Cherat Packaging Limited

19 Aug, 2022

Cherat Packaging Limited (PSX: CPPL) was established in 1989 as a public limited company. It manufactures, markets and sells paper sacks, polypropylene bags and flexible packaging material. It has an annual installed capacity of 595 million bags and 12.6 million kgs of flexible packaging material. The company has two manufacturing plants, both located in District Swabi.

Shareholding pattern

As at June 30, 2021, close to 28 percent shares are held under the associated companies, undertakings and related parties. Within this category, a major shareholder is Faruque (Private) Limited. Insurance companies hold almost 25 percent shares, followed by local general public owning almost 33 percent shares. The directors, CEO, their spouses and minor children hold about 5 percent shares, while the remaining around 10 percent shares are with the rest of the shareholder categories.

Historical operational performance

Cherat Packaging has mostly seen a growing topline, with the exception of FY10 and FY17 when it contracted by 3.7 percent and 6.5 percent, respectively. On the other hand, profit margins in the last six years have followed a downward trend before rising again in FY21.

In FY18, revenue was higher by 10 percent to cross Rs 7 billion in value terms. This was attributed to a rise in selling prices of bags which was in line with the market conditions. Additionally, the company also benefitted from the boost in the cement sector. However, production cost increased to consume 84.5 percent of revenue, compared to 80.5 percent. This was attributed to a rise in price of kraft paper and PP granules, coupled with currency devaluation. Thus, gross margin fell to 15.5 percent. However, net margin saw a marginal decrease by 10 percent, due to significantly lower taxation expense.

Revenue in FY19 grew by 14 percent to cross Rs 8 billion in value terms. While this was attributed to a rise in prices in line with rising input costs, the company also catered to other sectors such as sugar, chemicals, etc. in addition to the cement sector. Moreover, during the period, the company began full commercial operations of flexible packaging division that received a positive response from the market. Production cost reduced to nearly 83 percent, allowing gross margin to improve to 17.3 percent. However, net margin fell to almost 7 percent as finance expense escalated to consume a whopping 6.3 percent of revenue due to long terms loans acquired for new projects, higher working capital requirements and rising discount rates.

Topline in FY20 continued to rise despite the outbreak of the Covid-19 pandemic. While topline increased on the basis of rising selling prices, cost of production increased to consume over 87 percent of revenue. Thus, gross margin fell to 12.4 percent. With further expenses incurred and finance expense increasing to consume 8.3 percent of revenue, net margin fell to an all-time low of 0.7 percent. The rise in finance expense was attributed to long term loans, working capital requirement and rising mark-up rates. In value terms as well, bottomline stood at an all-time low of Rs 70 million, barring the loss incurred once on FY09.

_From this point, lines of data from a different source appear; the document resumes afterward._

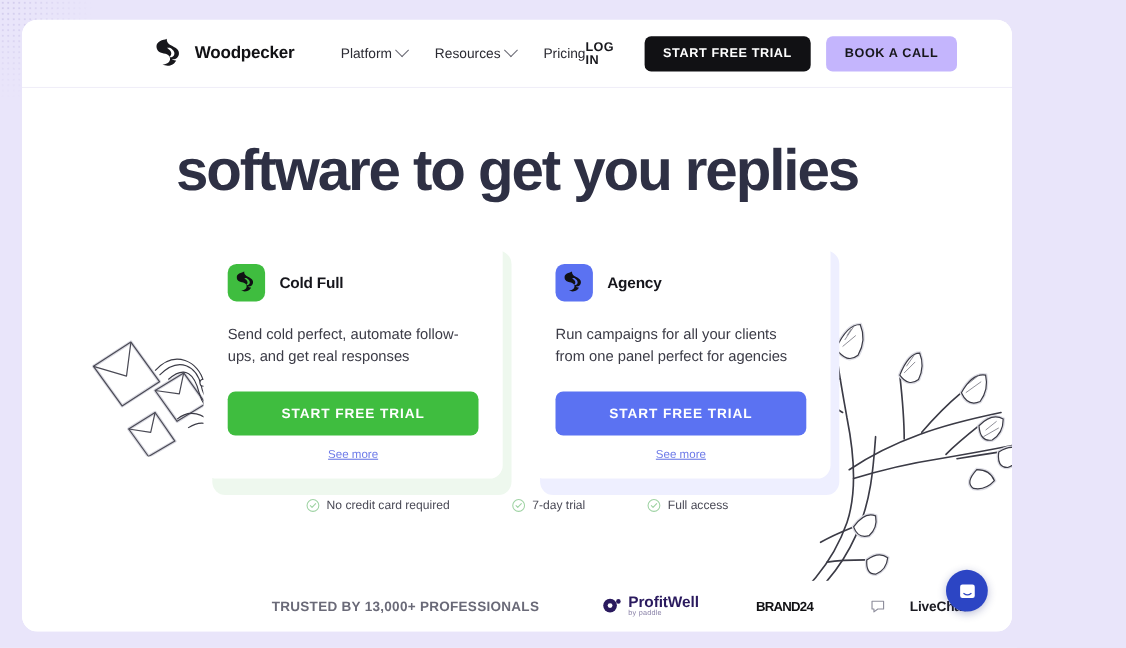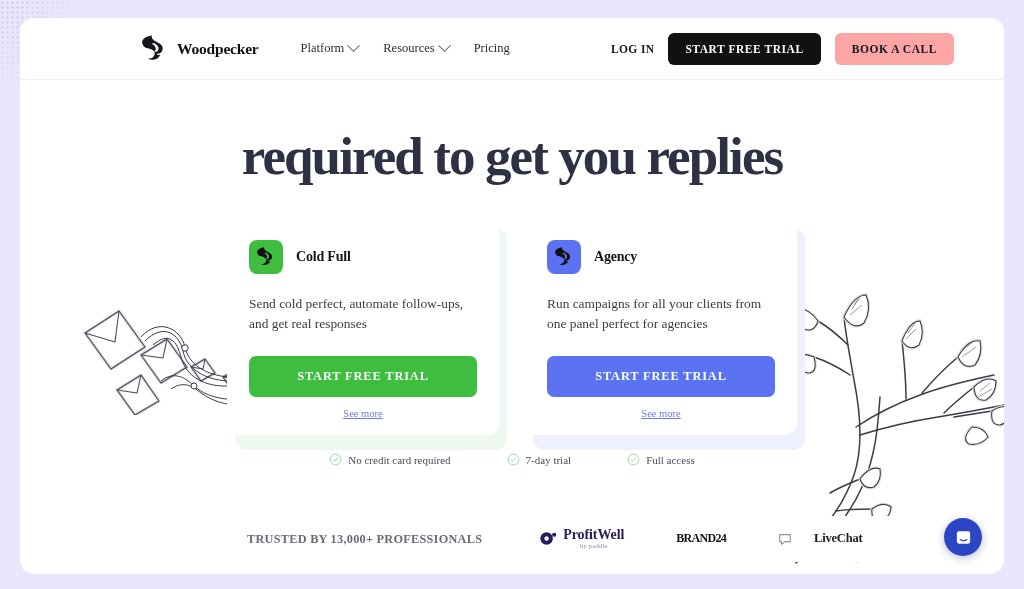--- a/index.html
+++ b/index.html
@@ -26,27 +26,26 @@
     -webkit-mask-image: radial-gradient(ellipse 110px 120px at 6px 6px, rgba(0,0,0,.85), transparent 72%);
     mask-image: radial-gradient(ellipse 110px 120px at 6px 6px, rgba(0,0,0,.85), transparent 72%);
     opacity: .85;
     z-index: 0;
   }
 
   .page {
     position: absolute;
     left: 20px;
     top: 18px;
-    width: 984px;
+    width: 900px;
     height: 556px;
     background: #ffffff;
     border-radius: 14px;
     overflow: hidden;
     z-index: 1;
-    font-family: Liberation Serif, serif;
   }
 
   
   .header {
     position: relative;
     height: 62px;
     border-bottom: 1px solid #f0eef8;
     display: flex;
     align-items: center;
     padding: 0 50px 0 122px;
@@ -109,21 +108,21 @@
     font-weight: 700;
     letter-spacing: .55px;
     padding: 10px 17px;
     border: none;
     border-radius: 6px;
     cursor: pointer;
     font-family: inherit;
     white-space: nowrap;
   }
   .btn-light {
-    background: #fca5a5;
+    background: #c4b5fd;
     color: #17171c;
     font-size: 11.5px;
     font-weight: 700;
     letter-spacing: .55px;
     padding: 10px 17px;
     border: none;
     border-radius: 6px;
     cursor: pointer;
     font-family: inherit;
     white-space: nowrap;
@@ -272,29 +271,28 @@
     align-items: center;
     gap: 6px;
     font-size: 11px;
     color: #4a4a56;
   }
   .check { width: 13px; height: 13px; flex: none; }
 
   
   .trusted {
     position: absolute;
-    left: 0; right: 0; bottom: 12px;
+    left: 0; right: 0; bottom: 0;
     height: 46px;
     display: flex;
     align-items: center;
     padding-left: 227px;
     gap: 58px;
     z-index: 4;
     background: #fff;
-    text-align: center;
   }
   .trusted-label {
     font-size: 12.3px;
     font-weight: 700;
     letter-spacing: .25px;
     color: #6a6a78;
     white-space: nowrap;
   }
   .logos {
     display: flex;
@@ -452,21 +450,21 @@
       </g>
       <g fill="none" stroke="#6c6c78" stroke-width=".7">
         <path d="M58 34 L66 22 M56 40 L68 30 M60 30 L64 24"></path>
         <path d="M114 58 L121 48 M112 64 L122 54"></path>
         <path d="M170 74 L180 66 M168 82 L182 72"></path>
         <path d="M186 116 L196 108 M184 122 L198 114"></path>
       </g>
     </svg>
 
     <h1 class="headline">
-      <span class="l2">required to get you replies</span>
+      <span class="l2">software to get you replies</span>
     </h1>
 
     <div class="cards">
 
       <div class="card-wrap wrap-green">
         <div class="card-shadow"></div>
         <div class="card">
           <div class="card-head">
             <div class="card-icon icon-green">
               <svg width="19" height="22" viewBox="0 0 26 30">

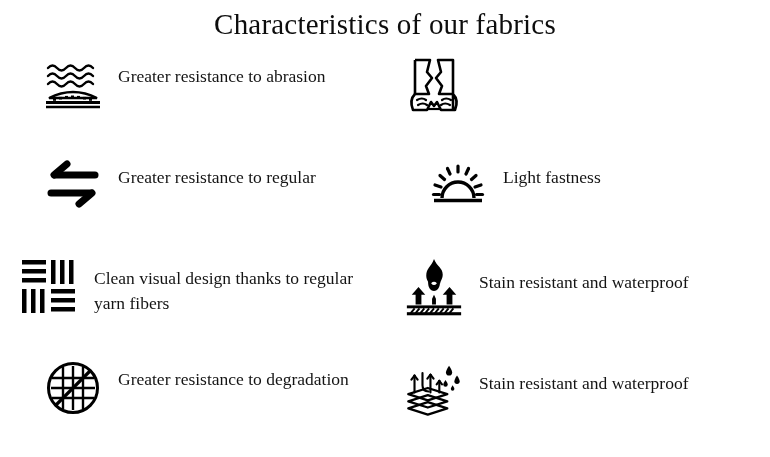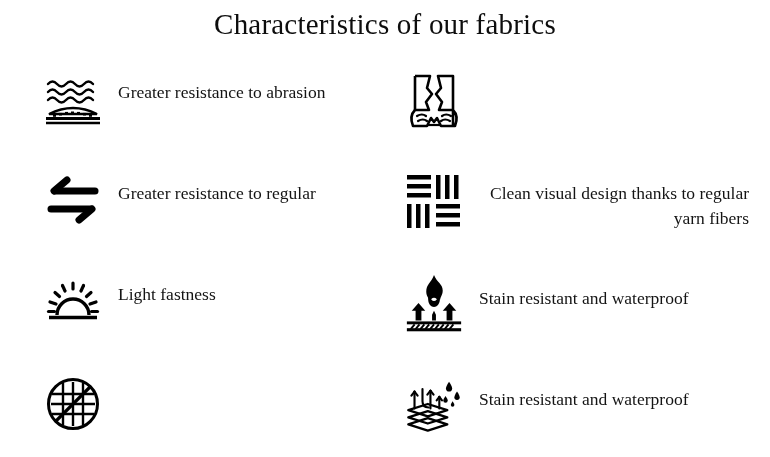--- a/index.html
+++ b/index.html
@@ -27,28 +27,27 @@
     width: 770px;
     text-align: center;
     font-family: "Liberation Serif", "DejaVu Serif", serif;
     font-size: 29px;
     font-weight: 400;
     letter-spacing: 0.2px;
     color: #0d0d0d;
   }
   .grid {
     position: absolute;
-    top: 70px;
+    top: 54px;
     left: 0;
     width: 770px;
     height: 387px;
     display: grid;
     grid-template-columns: 385px 385px;
     grid-template-rows: 101px 101px 101px 84px;
-    text-align: right;
   }
   .feature {
     display: flex;
     align-items: flex-start;
     padding-left: 40px;
     box-sizing: border-box;
   }
   .icon-box {
     width: 62px;
     min-width: 62px;
@@ -127,20 +126,41 @@
         <svg width="56" height="54" viewBox="0 0 56 54">
           <g fill="none" stroke="#000" stroke-width="7" stroke-linecap="round" stroke-linejoin="round">
             <path d="M50 16 H10"></path>
             <path d="M22 5 L9 16"></path>
             <path d="M6 34 H46"></path>
             <path d="M34 45 L47 34"></path>
           </g>
         </svg>
       </div>
       <div class="feature-label">Greater resistance to regular</div>
+    </div>
+
+    <div class="feature cell l">
+      <div class="icon-box">
+        <svg width="56" height="44" viewBox="0 0 56 44">
+          <path d="M12 34 A16 16 0 0 1 44 34" fill="none" stroke="#000" stroke-width="3.4"></path>
+          <line x1="4" y1="36.5" x2="52" y2="36.5" stroke="#000" stroke-width="3.6"></line>
+          <g stroke="#000" stroke-width="3.2" stroke-linecap="round">
+            <line x1="28" y1="8" x2="28" y2="2"></line>
+            <line x1="20" y1="10" x2="17.5" y2="4.5"></line>
+            <line x1="36" y1="10" x2="38.5" y2="4.5"></line>
+            <line x1="14.5" y1="15.5" x2="10" y2="11.5"></line>
+            <line x1="41.5" y1="15.5" x2="46" y2="11.5"></line>
+            <line x1="11" y1="23" x2="5" y2="21"></line>
+            <line x1="45" y1="23" x2="51" y2="21"></line>
+            <line x1="9.5" y1="30.5" x2="3.5" y2="30.5"></line>
+            <line x1="46.5" y1="30.5" x2="52.5" y2="30.5"></line>
+          </g>
+        </svg>
+      </div>
+      <div class="feature-label">Light fastness</div>
     </div>
 
     <div class="feature cell" style="padding-left:18px;">
       <div class="icon-box">
         <svg width="54" height="54" viewBox="0 0 54 54">
           <g fill="#000">
             <rect x="0" y="0" width="24" height="4.5"></rect>
             <rect x="0" y="9" width="24" height="4.5"></rect>
             <rect x="0" y="18" width="24" height="4.5"></rect>
             <rect x="29" y="0" width="4.5" height="24"></rect>
@@ -151,41 +171,20 @@
             <rect x="18" y="29" width="4.5" height="24"></rect>
             <rect x="29" y="29" width="24" height="4.5"></rect>
             <rect x="29" y="38" width="24" height="4.5"></rect>
             <rect x="29" y="47" width="24" height="4.5"></rect>
           </g>
         </svg>
       </div>
       <div class="feature-label">Clean visual design thanks to regular yarn fibers</div>
     </div>
 
-    <div class="feature cell l">
-      <div class="icon-box">
-        <svg width="56" height="44" viewBox="0 0 56 44">
-          <path d="M12 34 A16 16 0 0 1 44 34" fill="none" stroke="#000" stroke-width="3.4"></path>
-          <line x1="4" y1="36.5" x2="52" y2="36.5" stroke="#000" stroke-width="3.6"></line>
-          <g stroke="#000" stroke-width="3.2" stroke-linecap="round">
-            <line x1="28" y1="8" x2="28" y2="2"></line>
-            <line x1="20" y1="10" x2="17.5" y2="4.5"></line>
-            <line x1="36" y1="10" x2="38.5" y2="4.5"></line>
-            <line x1="14.5" y1="15.5" x2="10" y2="11.5"></line>
-            <line x1="41.5" y1="15.5" x2="46" y2="11.5"></line>
-            <line x1="11" y1="23" x2="5" y2="21"></line>
-            <line x1="45" y1="23" x2="51" y2="21"></line>
-            <line x1="9.5" y1="30.5" x2="3.5" y2="30.5"></line>
-            <line x1="46.5" y1="30.5" x2="52.5" y2="30.5"></line>
-          </g>
-        </svg>
-      </div>
-      <div class="feature-label">Light fastness</div>
-    </div>
-
     <div class="feature cell" style="padding-left:18px;">
       <div class="icon-box">
         <svg width="64" height="60" viewBox="0 0 64 60">
           <path d="M32 1 C29 9 24 11 24 18 C24 23 27 25 27 28 C27 25 30 22 32 19 C34 23 38 24 38 29 C38 24 41 22 41 17 C41 10 35 9 32 1 Z" fill="#000"></path>
           <path d="M32 14 C29 19 26 21 26 26 C26 31 29 34 32 34 C35 34 38 31 38 26 C38 21 35 19 32 14 Z" fill="#000"></path>
           <path d="M29 26 q3 -3 6 0 q-3 4 -6 0 Z" fill="#fff"></path>
           <g fill="#000">
             <path d="M13 48 V38 H9 L16 30 L23 38 H19 V48 Z"></path>
             <path d="M45 48 V38 H41 L48 30 L55 38 H51 V48 Z"></path>
             <path d="M30 48 V42 L32 38 L34 42 V48 Z"></path>
@@ -216,20 +215,21 @@
             <line x1="17" y1="6" x2="17" y2="48"></line>
             <line x1="27" y1="5" x2="27" y2="49"></line>
             <line x1="37" y1="6" x2="37" y2="48"></line>
             <line x1="6" y1="17" x2="48" y2="17"></line>
             <line x1="5" y1="27" x2="49" y2="27"></line>
             <line x1="6" y1="37" x2="48" y2="37"></line>
           </g>
           <line x1="9" y1="45" x2="45" y2="9" stroke="#000" stroke-width="3.2"></line>
         </svg>
       </div>
+      <div class="feature-label">Greater resistance to degradation</div>
     </div>
 
     <div class="feature cell" style="padding-left:18px;">
       <div class="icon-box">
         <svg width="70" height="62" viewBox="0 0 70 62">
           <g fill="none" stroke="#000" stroke-width="2.6" stroke-linejoin="round">
             <path d="M6 38 L28 31 L50 38 L28 45 Z"></path>
             <path d="M6 46 L28 39 L50 46 L28 53 Z"></path>
             <path d="M6 54 L28 47 L50 54 L28 61 Z"></path>
           </g>

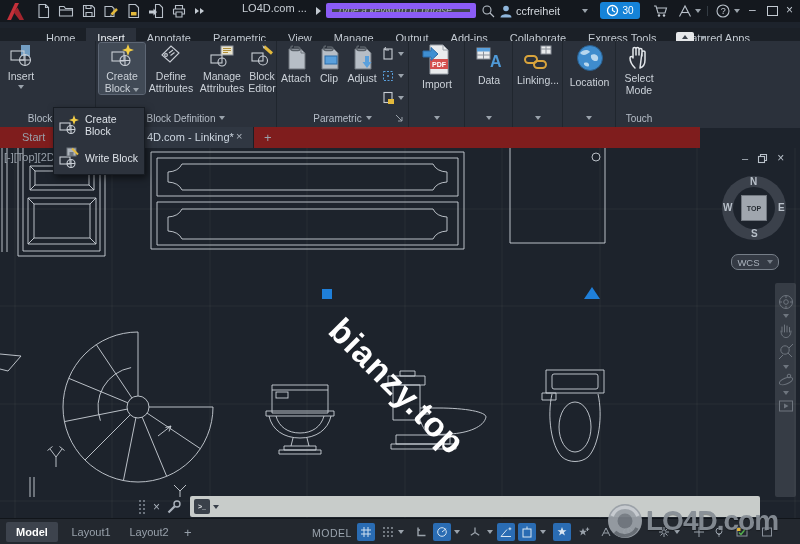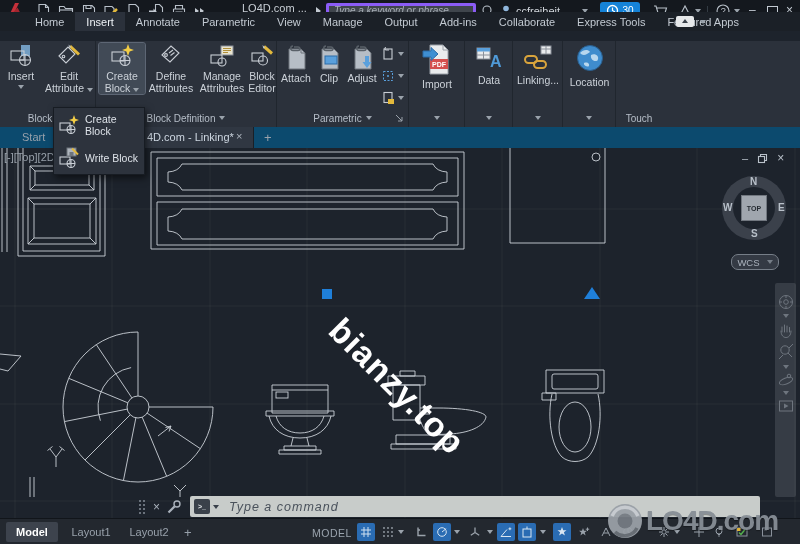--- a/index.html
+++ b/index.html
@@ -5,38 +5,38 @@
   html,body{margin:0;padding:0;background:#0d1014;}
   #root{position:relative;width:800px;height:544px;overflow:hidden;background:#1d232c;
         font-family:"Liberation Sans",sans-serif;color:#c3cad2;font-size:11px;}
   .abs{position:absolute;}
   .ln{fill:none;stroke:#c9ced5;stroke-width:1.1;}
   .wline{fill:none;stroke:#b9c1ca;stroke-width:1.1;}
   .car{display:inline-block;width:0;height:0;border-left:3px solid transparent;border-right:3px solid transparent;border-top:4px solid #9aa2ab;}
   
   .titlebar{position:absolute;left:0;top:0;width:800px;height:22px;background:#14181e;}
   .qat{position:absolute;left:36px;top:3px;display:flex;gap:7px;align-items:center;}
-  .search{position:absolute;left:326px;top:3px;width:150px;height:15px;background:#3f454c;border:3px solid #8b5cf6;border-radius:2px;color:#a7aeb6;font-style:italic;font-size:10px;padding:0 5px;box-sizing:border-box;outline:none;font-family:"Liberation Sans",sans-serif;}
+  .search{position:absolute;left:326px;top:3px;width:150px;height:15px;background:#3f454c;border:6px solid #8b5cf6;border-radius:2px;color:#a7aeb6;font-style:italic;font-size:10px;padding:0 5px;box-sizing:border-box;outline:none;font-family:"Liberation Sans",sans-serif;}
   .search::placeholder{color:#a7aeb6;font-style:italic;}
   .clockbadge{position:absolute;left:600px;top:2px;width:40px;height:17px;background:#1583d8;border-radius:3px;display:flex;align-items:center;justify-content:center;gap:3px;color:#fff;font-size:10px;}
   .winbtn{color:#c3cad2;font-size:12px;line-height:12px;}
   
-  .tabrow{position:absolute;left:0;top:12px;width:800px;height:19px;background:#1b2027;display:flex;align-items:stretch;padding-left:24px;box-sizing:border-box;}
+  .tabrow{position:absolute;left:0;top:28px;width:800px;height:19px;background:#1b2027;display:flex;align-items:stretch;padding-left:35px;box-sizing:border-box;}
   .rtab{padding:0 11px;display:flex;align-items:center;font-size:11px;color:#c3cad2;cursor:default;}
   .rtab.active{background:#2b313b;color:#eef2f6;}
   
   .ribbon{position:absolute;left:0;top:41px;width:800px;height:87px;background:#2b313b;}
   .panel{position:absolute;top:0;height:87px;border-right:1px solid #20262e;box-sizing:border-box;}
   .plabel{position:absolute;left:0;right:0;bottom:0;height:20px;display:flex;align-items:center;justify-content:center;gap:4px;font-size:10px;color:#b6bec8;}
   .rbtn{position:absolute;top:2px;display:flex;flex-direction:column;align-items:center;font-size:10.5px;line-height:11.5px;text-align:center;color:#ccd2d9;}
   .rbtn svg{margin-bottom:2px;}
   .hl{background:#414a56;outline:1px solid #5d6674;border-radius:2px;}
   .mini{position:absolute;display:flex;align-items:center;gap:2px;}
   
-  .filetabs{position:absolute;left:0;top:127px;width:800px;height:21px;background:#0c4a6e;}
+  .filetabs{position:absolute;left:0;top:127px;width:700px;height:21px;background:#7f1d1d;}
   .activetab{position:absolute;left:56px;top:0;width:198px;height:21px;background:#303742;border-left:1px solid #1a1f26;border-right:1px solid #1a1f26;box-sizing:border-box;}
   
   .canvas{position:absolute;left:0;top:148px;width:800px;height:370px;background:#1d232c;overflow:hidden;}
   .ring{position:absolute;left:0;top:0;width:64px;height:64px;border-radius:50%;background:#3b414b;}
   .ringhole{position:absolute;left:11px;top:11px;width:42px;height:42px;border-radius:50%;background:#1d232c;}
   .vc-letter{position:absolute;font-size:10px;font-weight:bold;color:#b9c1ca;}
   .vc-top{position:absolute;left:19px;top:19px;width:26px;height:26px;background:#a0a6ae;border:1px solid #71777f;box-sizing:border-box;display:flex;align-items:center;justify-content:center;font-size:7px;font-weight:bold;color:#262c33;}
   .wcs{position:absolute;display:flex;align-items:center;justify-content:center;gap:7px;width:46px;height:14px;border:1px solid #767e88;border-radius:7px;background:rgba(96,104,114,.35);font-size:9.5px;color:#aab2bc;}
   .navbar{position:absolute;width:21px;height:214px;background:rgba(145,152,160,.22);border-radius:2px;display:flex;flex-direction:column;align-items:center;padding-top:10px;box-sizing:border-box;gap:3px;}
   .bianzy{position:absolute;left:297px;top:219px;width:200px;text-align:center;transform:rotate(45deg);font-size:34px;font-weight:bold;color:#ffffff;letter-spacing:1px;z-index:5;}
@@ -169,29 +169,20 @@
       <div class="rbtn" style="left:1px;width:40px">
         <svg width="26" height="26">
             <rect x="13" y="2" width="9" height="11" fill="#7fb0da" opacity=".85"></rect>
             <rect x="3" y="8" width="13" height="9" class="ln"></rect>
             <circle cx="17" cy="17" r="5.5" class="ln"></circle>
             <path class="ln" d="M17,11.5 V22.5 M11.5,17 H22.5"></path>
           </svg>
         <div>Insert</div>
         <span class="car" style="margin-top:2px"></span>
       </div>
-      <div class="rbtn" style="left:43px;width:52px">
-        <svg width="26" height="26">
-            <path class="ln" d="M3,13 L12,4 L19,11 L10,20 Z"></path>
-            <circle cx="7.5" cy="13.5" r="1.3" class="ln"></circle>
-            <path d="M14,3 L23,11.5" stroke="#e3b93c" stroke-width="3" fill="none"></path>
-            <polygon points="12.5,1.5 15.5,4.3 13.2,4.8" fill="#b9c0c8"></polygon>
-          </svg>
-        <div><span>Edit Attribute</span> <span class="car"></span></div>
-      </div>
       <div class="plabel" style="width:80px">
           <span>Block</span>
         </div>
     </div>
 
     <div class="panel" style="left:96px;width:181px">
       <div class="rbtn hl" style="left:3px;width:46px">
         <svg width="26" height="26">
             <rect x="3" y="9" width="12" height="9" class="ln"></rect>
             <circle cx="16" cy="17.5" r="5" class="ln"></circle>
@@ -343,20 +334,26 @@
             <path d="M10,20 C13,18.5 16.5,20.5 14.5,23.5 C11.5,23.5 9.5,22 10,20 Z" fill="#b8d7ee"></path>
           </svg>
         <div>Location</div>
       </div>
       <div class="plabel">
           <span class="car"></span>
         </div>
     </div>
 
     <div class="panel" style="left:616px;width:46px;border-right:none">
+      <div class="rbtn" style="left:3px;width:40px">
+        <svg width="28" height="28">
+            <path d="M10,25 C7,22 5,18 5,15 C5,13 8,13 8,15 M8,15 V6 C8,4 11,4 11,6 V12 M11,6 C11,4 14,4 14,6 V12 M14,7 C14,5 17,5 17,7 V13 M17,9 C17,7.5 20,7.5 20,9 V17 C20,21 18,24 15,25 Z" fill="none" stroke="#e2e6ea" stroke-width="1.5" stroke-linecap="round" stroke-linejoin="round"></path>
+          </svg>
+        <div>Select Mode</div>
+      </div>
       <div class="plabel">
           <span>Touch</span>
         </div>
     </div>
   </div>
 
   <div class="filetabs">
     <div class="abs" style="left:22px;top:4px;color:#98a1ab">Start</div>
     <div class="activetab"></div>
     <div class="abs" style="left:147px;top:4px;color:#cdd6e0;z-index:2">4D.com - Linking*</div>
@@ -501,21 +498,20 @@
   <div class="cmdbar">
     <div class="grip"></div>
     <span style="color:#aab2bc;font-size:12px;margin-right:6px">×</span>
     <svg width="16" height="16">
         <circle cx="11" cy="5" r="3" stroke="#aab2bc" fill="none" stroke-width="1.4"></circle>
         <path d="M2.5,13.5 L8.5,7.5" stroke="#aab2bc" stroke-width="2.2"></path>
       </svg>
     <div class="cmdinput">
       <span class="promptico">&gt;_</span>
       <span class="car" style="border-top-color:#39404a;margin-left:3px"></span>
-      <input placeholder="Type a command" style="">
     </div>
   </div>
 
   <div class="statusbar">
     <div class="ltab active" style="left:6px;width:52px">Model</div>
     <div class="ltab" style="left:64px;width:54px">Layout1</div>
     <div class="ltab" style="left:122px;width:54px">Layout2</div>
     <span class="abs" style="left:184px;top:6px;font-size:13px;color:#98a1ab">+</span>
     <div class="abs" style="left:312px;top:8px;font-size:10.5px;letter-spacing:.5px;color:#9aa3ad">MODEL</div>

In FY21, revenue grew by over 19 percent to reach an all-time high of over Rs 11 billion. This was attributed to significantly higher consumption of cement that increased sales of cement bags produced by the company. Moreover, sales volumes for flexible packaging material also rose as the company targeted new customers such as the FMCG sector. Combined with this was the reduction in production cost to almost 83 percent that allowed gross margin to take off to 17.2 percent. Moreover, a considerable reduction in finance expense further supported the net margin that reached 7.6 percent with bottomline recorded at Rs 855 million- the highest seen in the last five years. The reduction in finance expense was a result of a decrease in discount rates and availing low-cost wage financing.

Quarterly results and future outlook

In the first quarter of FY22 revenue was 22.7 percent year on year. This was on the back of rising volumes. In addition, sales from the flexible packaging material were contributing to the total revenue pie. There was also some reduction in production cost as a share in revenue, allowing profitability to improve year on year. Combined with this was the reduction in finance expense thereby allowing net margin to increase to 8.8 percent compared to 5.5 percent in the same period last year.

The second quarter also saw higher revenue year on year by 25 percent. This was again attributed to a growth in volumes, particularly for the flexible packaging material. But as production cost remained more or less similar year on year, profitability also saw a marginal change from 7.8 percent net margin recorded in 2QFY21, to 8.1 percent in the current period.

The third quarter saw revenue higher by 18 percent year on year again attributed to a volumetric gain, particularly in the flexible packaging material segment. However, it was matched by a more than corresponding rise in costs as production cost consumed 86 percent of revenue compared to nearly 83 percent in the same period last year. With finance expense also rising, net margin stood at 5 percent versus over 7 percent in 3QFY21. While there are positive expectations for the future in terms of economic recovery and demand, certain challenges such as global commodity prices such as oil, and the geopolitical environment can largely affect the profitability.